Here is a reminder of the steps you’ll need to do:

  • find a data set or a few data sets that you’re interested in
  • explore and clean the data set
  • put the data into a csv file or files – you can use pandas or spreadsheet software to do this
  • upload your data sets to the correct folder
  • write a Python script to read in the data set and set up the Plotly visualizations
  • set up a virtual environment and install the necessary libraries to run your app
  • run your web app locally to make sure that everything works
  • deploy the app to Heroku or some other back-end service
 

 

Where to Build the Web App

We are providing a workspace containing a web app template. You can use this template to build and deploy your web app within the classroom.

The classroom has an Ubuntu Linux environment. Developing the app locally on macOS should be very similar. On a Windows machine, the commands are slightly different and you’ll need to use the command prompt. This link contains a comparison of MS-DOS vs Linux commands.

To install the Heroku command line interface on a Windows machine, follow the instructions here on the Heroku website.

 

 

Advanced Version of the Exercise

If you’d like an extra challenge, consider using an API to obtain your data. API stands for Application Programming Interface. An API provides a convenient way for two applications to communicate with each other. To be more concrete you can pull data directly from the World Bank API, clean the data in the back-end using pandas, and then display the results on your front-end. This would be instead of using a csv file for your data.

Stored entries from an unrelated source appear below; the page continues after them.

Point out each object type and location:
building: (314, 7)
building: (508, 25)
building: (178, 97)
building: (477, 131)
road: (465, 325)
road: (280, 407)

The benefit is that if the data ever changes, your web app will automatically have the correct data. Many companies provide APIs for accessing their data including Facebook, Twitter, Google among others. As an example, here is an API for pulling data about DVDs, movies, books, and games.

After the workspace, you’ll find a set of concepts that explain how to use the World Bank API. Go through that material if you’d like an extra challenge for building your web app.